Biniam Girmay Leaves Intermarché: Eritrea’s Trailblazer Steps Into a New Chapter

Biniam Girmay’s departure from Intermarché–Wanty marks one of the most consequential moves of the cycling transfer season—not only for the sport, but for African cycling as a whole. After three seasons that rewrote the record books and reshaped the identity of a modest Belgian squad, the Eritrean superstar has reached a mutual agreement to end a contract that originally stretched several years into the future. Intermarché confirmed the exit this week, closing a chapter defined by breakthrough wins, improbable comebacks, and a Tour de France campaign that placed Girmay at the very center of global attention.
The decision comes against the backdrop of the upcoming merger between Intermarché–Wanty and Lotto, a structural overhaul that would have placed Girmay inside a new sprint hierarchy and under a recalibrated budget. For a rider who has carried the team’s biggest victories—from Gent–Wevelgem to a historic Giro d’Italia stage to three Tour de France wins and the green jersey—uncertainty around leadership roles made the early termination almost inevitable. His camp made it clear: if he was going to continue shaping cycling history, it had to be in an environment built fully around his ambitions.
He appears to have found that space. All signs point toward Girmay becoming a headlining figure for NSN Cycling Team, a new project aiming to establish itself as a modern WorldTour contender. Unlike the rumours swirling around its roots, NSN’s management is promoting the outfit as a forward-looking structure—fresh investment, a new identity, a European base, and long-term ambitions to build a complete sprint program. The project needs a leading man. In world cycling today, few are more suited than the 24-year-old from Asmara.
For NSN, securing Girmay would be a strategic coup: a rider who doesn’t just win, but wins with impact. For Eritrea and the wider African cycling community, it is another reminder of how far the sport has come. A decade ago, the idea of an African sprinter dominating the Tour de France points classification belonged to fiction. Today, Girmay has done it—three stage wins, the green jersey, and an authority in the sprints that forced the entire peloton to reorganize itself around his wheel.

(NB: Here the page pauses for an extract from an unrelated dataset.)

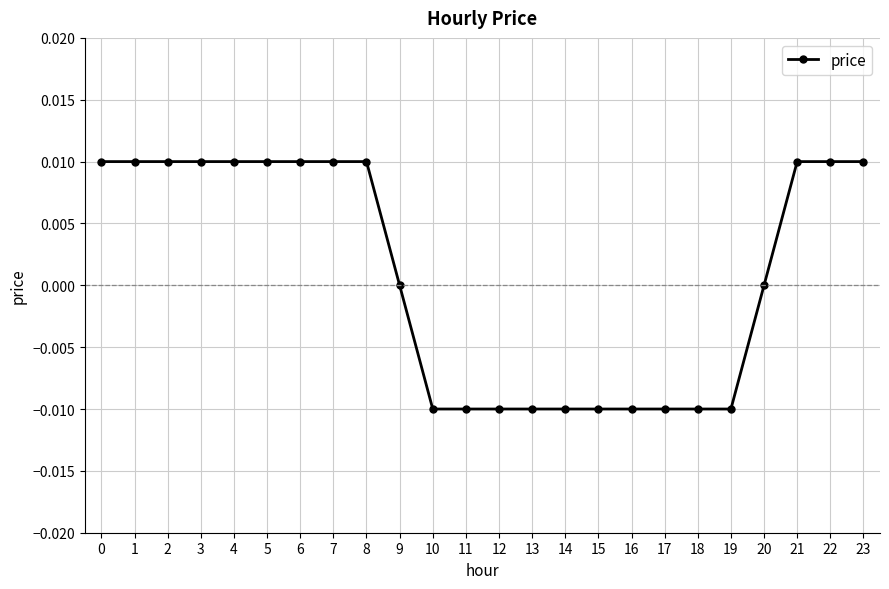

Is this an area chart (filled region under the line)?

No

His move also signals something subtler but deeply important: African athletes are no longer joining teams to fill symbolic roles. Girmay is negotiating from a position of strength, choosing a project where he can shape strategy, dictate his calendar, and build a dedicated sprint train. He is not a passenger in someone else’s story; he is the story.
Intermarché’s farewell message—warm, emotional, and unusually personal for a WorldTour announcement—reflects just how transformative he was for them. The team took a chance on him when he was still a teenager with raw potential. He repaid that faith with victories that brought the Belgian outfit into the mainstream spotlight. Now, as he prepares to leave, there is a sense of pride as much as loss.

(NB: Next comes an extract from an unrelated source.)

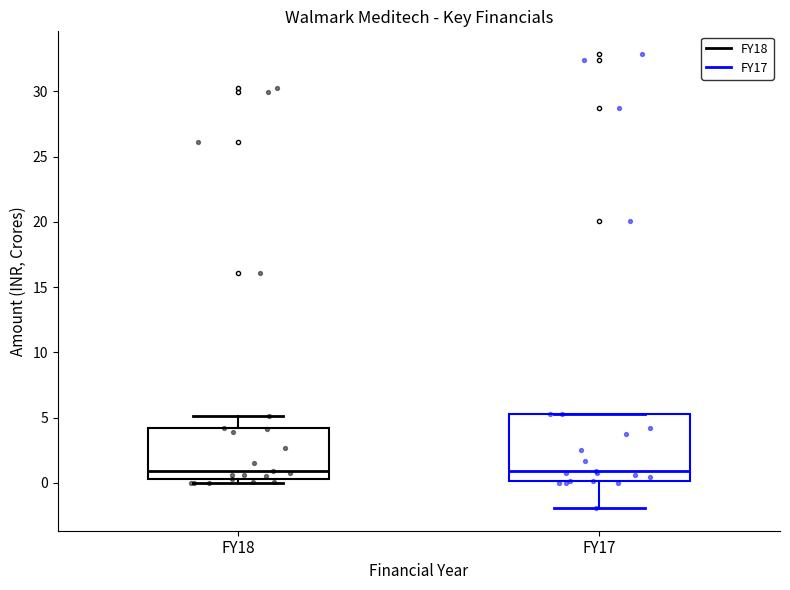

Which box is the tallest, from its lower edge to its upper edge?

FY17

What happens next will become clear once NSN unveils its full roster and technical structure. But the direction of travel is unmistakable. A rising team with modern ambitions wants to build around a rider who has already changed the face of cycling once and shows every sign of doing it again.
For Eritrea, this is another milestone. And for Biniam Girmay, it is the beginning of a new arc—one where he carries not only the green jersey on his shoulders, but the expectations of a sport that has learned never to underestimate him.